The Korean foreign ministry’s diplomacy team led by the Minister Yoon Byeong-se, which have boasted close ties with the U.S., saying, “The Korea-U.S. ties are so tight, not allowing any slit that even light can pass through,” must prove such a comment is not a mere bragging. The Korean government must decidedly demand that the U.S. government and the parliament should not allow Abe to deny Japan’s past wrongdoings and Abe’s address at the U.S. Congress must not work as indulgence.

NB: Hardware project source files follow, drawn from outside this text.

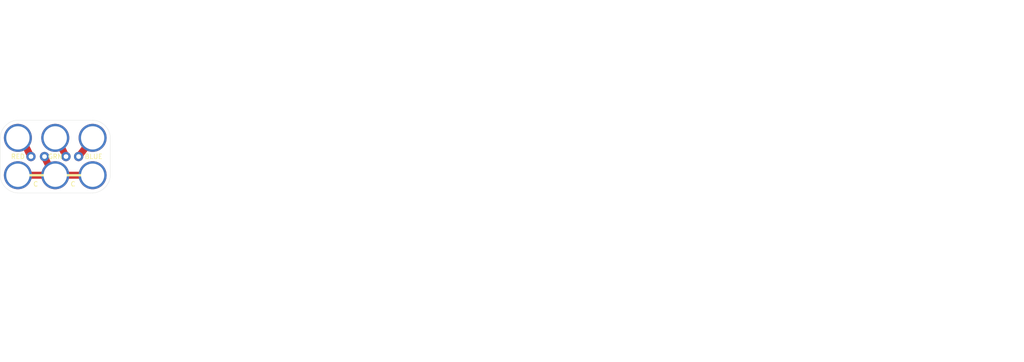
<source format=kicad_pcb>
(kicad_pcb (version 20171130) (host pcbnew 5.0.2-bee76a0~70~ubuntu16.04.1)

  (general
    (thickness 1.6)
    (drawings 3)
    (tracks 0)
    (zones 0)
    (modules 1)
    (nets 1)
  )

  (page USLetter)
  (title_block
    (title "2x3 RGB LED 4-pin TH Module")
    (date "17 Apr 2019")
    (rev 1.0)
    (company "All rights reserved.")
    (comment 1 help@browndoggadgets.com)
    (comment 2 http://browndoggadgets.com/)
    (comment 3 "Brown Dog Gadgets")
  )

  (layers
    (0 F.Cu signal)
    (31 B.Cu signal)
    (34 B.Paste user)
    (35 F.Paste user)
    (36 B.SilkS user)
    (37 F.SilkS user)
    (38 B.Mask user)
    (39 F.Mask user)
    (40 Dwgs.User user)
    (44 Edge.Cuts user)
    (46 B.CrtYd user)
    (47 F.CrtYd user)
    (48 B.Fab user)
    (49 F.Fab user)
  )

  (setup
    (last_trace_width 0.254)
    (user_trace_width 0.1524)
    (user_trace_width 0.254)
    (user_trace_width 0.3302)
    (user_trace_width 0.508)
    (user_trace_width 0.762)
    (user_trace_width 1.27)
    (trace_clearance 0.254)
    (zone_clearance 0.508)
    (zone_45_only no)
    (trace_min 0.1524)
    (segment_width 0.1524)
    (edge_width 0.1524)
    (via_size 0.6858)
    (via_drill 0.3302)
    (via_min_size 0.6858)
    (via_min_drill 0.3302)
    (user_via 0.6858 0.3302)
    (user_via 0.762 0.4064)
    (user_via 0.8636 0.508)
    (uvia_size 0.6858)
    (uvia_drill 0.3302)
    (uvias_allowed no)
    (uvia_min_size 0)
    (uvia_min_drill 0)
    (pcb_text_width 0.1524)
    (pcb_text_size 1.016 1.016)
    (mod_edge_width 0.1524)
    (mod_text_size 1.016 1.016)
    (mod_text_width 0.1524)
    (pad_size 1.524 1.524)
    (pad_drill 0.762)
    (pad_to_mask_clearance 0.0762)
    (solder_mask_min_width 0.1016)
    (pad_to_paste_clearance -0.0762)
    (aux_axis_origin 0 0)
    (visible_elements FFFEDF7D)
    (pcbplotparams
      (layerselection 0x310fc_80000001)
      (usegerberextensions true)
      (usegerberattributes false)
      (usegerberadvancedattributes false)
      (creategerberjobfile false)
      (excludeedgelayer true)
      (linewidth 0.100000)
      (plotframeref false)
      (viasonmask false)
      (mode 1)
      (useauxorigin false)
      (hpglpennumber 1)
      (hpglpenspeed 20)
      (hpglpendiameter 15.000000)
      (psnegative false)
      (psa4output false)
      (plotreference true)
      (plotvalue true)
      (plotinvisibletext false)
      (padsonsilk false)
      (subtractmaskfromsilk false)
      (outputformat 1)
      (mirror false)
      (drillshape 0)
      (scaleselection 1)
      (outputdirectory "gerbers"))
  )

  (net 0 "")

  (net_class Default "This is the default net class."
    (clearance 0.254)
    (trace_width 0.254)
    (via_dia 0.6858)
    (via_drill 0.3302)
    (uvia_dia 0.6858)
    (uvia_drill 0.3302)
  )

  (module Crazy_Circuits:LED-RGB-2.54MM-SMT-2x3 (layer F.Cu) (tedit 5CB75C2F) (tstamp 5CB7D73B)
    (at 48.0314 67.10172)
    (descr "LED 5mm round vertical")
    (tags "LED 5mm round vertical")
    (path /5CB75698)
    (fp_text reference LED1 (at 8.1 -4) (layer F.Fab)
      (effects (font (size 1 1) (thickness 0.15)))
    )
    (fp_text value LED-RGB-TH-COM-11120 (at 7.9 -4.1 180) (layer F.SilkS) hide
      (effects (font (size 1 1) (thickness 0.15)))
    )
    (fp_text user BLUE (at 16.2 -4) (layer F.SilkS)
      (effects (font (size 1 1) (thickness 0.15)))
    )
    (fp_text user GRN (at 8 -4) (layer F.SilkS)
      (effects (font (size 1 1) (thickness 0.15)))
    )
    (fp_text user RED (at 0 -4) (layer F.SilkS)
      (effects (font (size 1 1) (thickness 0.15)))
    )
    (fp_line (start 16.1 0) (end -0.1 0) (layer F.Cu) (width 1.5))
    (fp_arc (start 0.195441 -0.199792) (end 0 3.8) (angle 84.2) (layer Edge.Cuts) (width 0.05))
    (fp_line (start 19.8 -8) (end 19.8 0) (layer Edge.Cuts) (width 0.05))
    (fp_line (start 0 -11.8) (end 16.1 -11.8) (layer Edge.Cuts) (width 0.05))
    (fp_line (start 0 3.8) (end 16.1 3.8) (layer Edge.Cuts) (width 0.05))
    (fp_line (start -3.8 -8) (end -3.8 0) (layer Edge.Cuts) (width 0.05))
    (fp_arc (start 15.800208 -0.195441) (end 19.8 0) (angle 84.2) (layer Edge.Cuts) (width 0.05))
    (fp_arc (start 0.199792 -7.804559) (end -3.8 -8) (angle 84.2) (layer Edge.Cuts) (width 0.05))
    (fp_arc (start 15.804559 -7.800208) (end 16 -11.8) (angle 84.2) (layer Edge.Cuts) (width 0.05))
    (fp_arc (start 0.195441 -0.199792) (end 0 3.8) (angle 84.2) (layer F.Fab) (width 0.05))
    (fp_line (start 19.8 -8) (end 19.8 0) (layer F.Fab) (width 0.05))
    (fp_line (start 0 -11.8) (end 16 -11.8) (layer F.Fab) (width 0.05))
    (fp_line (start 0 3.8) (end 16 3.8) (layer F.Fab) (width 0.05))
    (fp_line (start -3.8 -8) (end -3.8 0) (layer F.Fab) (width 0.05))
    (fp_arc (start 15.800208 -0.195441) (end 19.8 0) (angle 84.2) (layer F.Fab) (width 0.05))
    (fp_arc (start 0.199792 -7.804559) (end -3.8 -8) (angle 84.2) (layer F.Fab) (width 0.05))
    (fp_arc (start 15.804559 -7.800208) (end 16 -11.8) (angle 84.2) (layer F.Fab) (width 0.05))
    (fp_text user C (at 3.8 1.9) (layer F.SilkS)
      (effects (font (size 1 1) (thickness 0.15)))
    )
    (fp_text user C (at 11.8 1.9) (layer F.SilkS)
      (effects (font (size 1 1) (thickness 0.15)))
    )
    (fp_line (start 15.9 0) (end -0.6 0) (layer F.SilkS) (width 0.5))
    (fp_line (start 13 -4) (end 16.5 -8.5) (layer F.Cu) (width 1.5))
    (fp_line (start 10.3 -4) (end 8.1 -8.5) (layer F.Cu) (width 1.5))
    (fp_line (start 7.9 0.6) (end 5.7 -3.9) (layer F.Cu) (width 1.5))
    (fp_line (start 2.8 -3.9) (end 0.6 -8.4) (layer F.Cu) (width 1.5))
    (pad GND thru_hole circle (at 5.7 -4 90) (size 2 2) (drill 1.00076) (layers *.Cu B.Mask))
    (pad G thru_hole circle (at 10.3 -4) (size 2 2) (drill 1.00076) (layers *.Cu B.Mask))
    (pad GND thru_hole circle (at 0 0) (size 6 6) (drill 4.98) (layers *.Cu *.Mask))
    (pad R thru_hole circle (at 0 -8) (size 6 6) (drill 4.98) (layers *.Cu *.Mask))
    (pad B thru_hole circle (at 16 -8) (size 6 6) (drill 4.98) (layers *.Cu *.Mask))
    (pad GND thru_hole circle (at 16 0) (size 6 6) (drill 4.98) (layers *.Cu *.Mask))
    (pad B thru_hole circle (at 13 -4) (size 2 2) (drill 1.00076) (layers *.Cu B.Mask))
    (pad R thru_hole circle (at 2.8 -4) (size 2 2) (drill 1.00076) (layers *.Cu B.Mask))
    (pad G thru_hole circle (at 8 -8) (size 6 6) (drill 4.98) (layers *.Cu *.Mask))
    (pad GND thru_hole circle (at 8 0) (size 6 6) (drill 4.98) (layers *.Cu *.Mask))
  )

  (gr_arc (start 55.762874 62.758044) (end 52.796154 65.663804) (angle -271.5859221) (layer F.Fab) (width 0.1524))
  (gr_line (start 52.76088 59.9186) (end 52.79136 65.61328) (layer F.Fab) (width 0.1524))
  (gr_text "FABRICATION NOTES\n\n1. THIS IS A 2 LAYER BOARD. \n2. EXTERNAL LAYERS SHALL HAVE 1 OZ COPPER.\n3. MATERIAL: FR4 AND 0.062 INCH +/- 10% THICK.\n4. BOARDS SHALL BE ROHS COMPLIANT. \n5. MANUFACTURE IN ACCORDANCE WITH IPC-6012 CLASS 2\n6. MASK: BOTH SIDES OF THE BOARD SHALL HAVE \n   SOLDER MASK (BLACK) OVER BARE COPPER. \n7. SILK: BOTH SIDES OF THE BOARD SHALL HAVE \n   WHITE SILKSCREEN. DO NOT PLACE SILK OVER BARE COPPER.\n8. FINISH: ENIG.\n9. MINIMUM TRACE WIDTH - 0.006 INCH.\n   MINIMUM SPACE - 0.006 INCH.\n   MINIMUM HOLE DIA - 0.013 INCH. \n10. MAX HOLE PLACEMENT TOLERANCE OF +/- 0.003 INCH.\n11. MAX HOLE DIAMETER TOLERANCE OF +/- 0.003 INCH AFTER PLATING.\n12. PANELIZING: V-SCORE ONLY. \n   DO NOT USE SUPPORT TABS OR MOUSEBITES." (at 120.3198 68.326) (layer Dwgs.User)
    (effects (font (size 2.54 2.54) (thickness 0.254)) (justify left))
  )

)

</source>
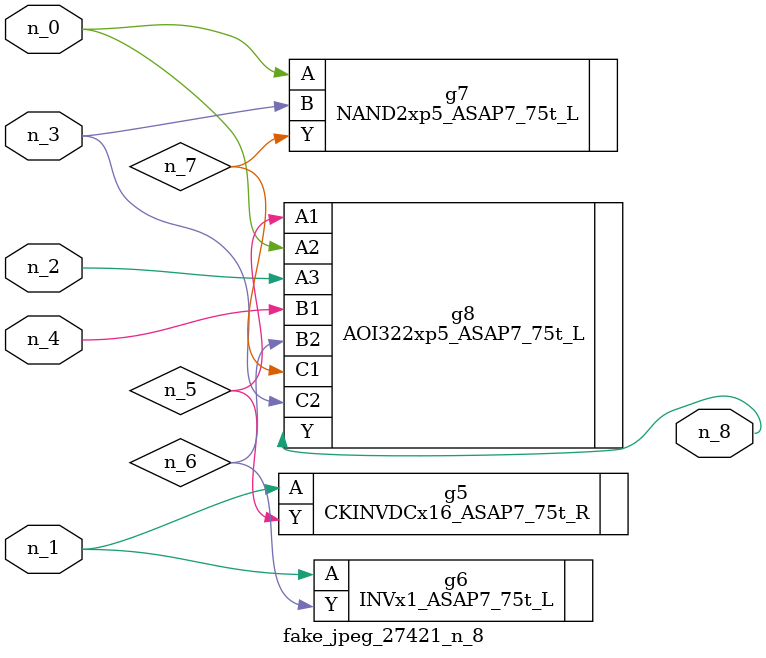
<source format=v>
module fake_jpeg_27421_n_8 (n_3, n_2, n_1, n_0, n_4, n_8);

input n_3;
input n_2;
input n_1;
input n_0;
input n_4;

output n_8;

wire n_6;
wire n_5;
wire n_7;

CKINVDCx16_ASAP7_75t_R g5 ( 
.A(n_1),
.Y(n_5)
);

INVx1_ASAP7_75t_L g6 ( 
.A(n_1),
.Y(n_6)
);

NAND2xp5_ASAP7_75t_L g7 ( 
.A(n_0),
.B(n_3),
.Y(n_7)
);

AOI322xp5_ASAP7_75t_L g8 ( 
.A1(n_5),
.A2(n_0),
.A3(n_2),
.B1(n_4),
.B2(n_6),
.C1(n_7),
.C2(n_3),
.Y(n_8)
);


endmodule
</source>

In 2007, the U.S. Congress unanimously adopted a resolution to urge Japan to recognize and apology over its responsibility to forcibly conscript sex slaves for the Japanese military camps during the World War II. The Korean government must let American lawmakers know that Abe’s speech, if without thorough self-reflection, will only ignore the U.S. Parliament.

President Park Geun-hey will meet with Japanese Foreign Minister Fumio Kishida on Mar. 20, who is visiting Korea to attend the Korea-China-Japan diplomatic ministerial meeting. President Park needs to give Minister Kishida an advice to utilize Abe’s address at the U.S. Parliament as an opportunity to untie the knot that Japan itself tied and to normalize strained ties among the Korea, U.S. and Japan. During the period of rapidly changing dynamics in the Northeast Asia, all eyes of the Korean citizens are on whether the government is capable of ‘proactive diplomacy’ that induces Japan to have a thorough introspect over the past wrongdoings.